It happened 900 million years ago, long before the first invertebrates emerged on Earth. An 8.9 solar mass black hole swallowed a 1.9 solar mass neutron star. The violent binge triggered gravitational waves, ripples in space-time like those of a stone falling into a pond. On January 5, two detectors from the LIGO-Virgo collaboration, located in the United States and Italy, captured one of the waves produced in one of the last orbits before the merger. Ten days later, the same detectors recorded a second, similar signal, this time caused by the merger, 1 billion years ago, of a black hole and a neutron star of 5.7 and 1.5 solar masses, respectively. Astrophysicists predicted the existence of these types of binary systems decades ago, but now they have confirmed their existence, a discovery published in The Astrophysical Journal.
«The pairs of black holes and neutron stars were for astronomers the ‘missing binary systems’. With this discovery, we can finally begin to understand how many of these systems exist, how often they merge and why we have not yet seen examples in the Milky Way, “said Astrid Lamberts, a researcher at the Virgo collaboration, on Tuesday.

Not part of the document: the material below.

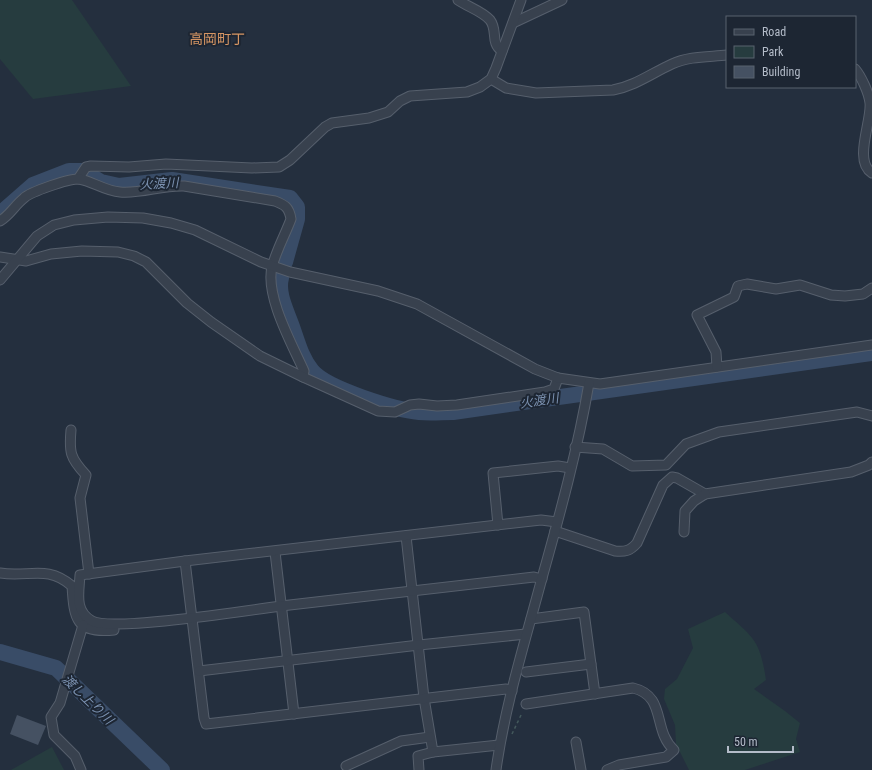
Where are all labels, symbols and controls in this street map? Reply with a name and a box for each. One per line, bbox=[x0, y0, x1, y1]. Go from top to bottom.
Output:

Predicted by Einstein in 1915, gravitational waves are the consequence of the most violent cosmic events. The detection of the first, in September 2015, won the Nobel Prize in Physics for researchers from the LIGO and Virgo consortiums. Those first gravitational waves were the result of the merger of two black holes. Two years later, the first were detected by the collision of two neutron stars. Neutron stars are the smallest and densest known. So much so that a teaspoon of its matter can weigh a billion tons.
Confirming the existence of binary systems of black holes and neutron stars will allow scientists to “deepen our understanding of the most extreme phenomena in the Universe” and test the fundamental laws of physics under extreme conditions that could never be reproduced in the universe.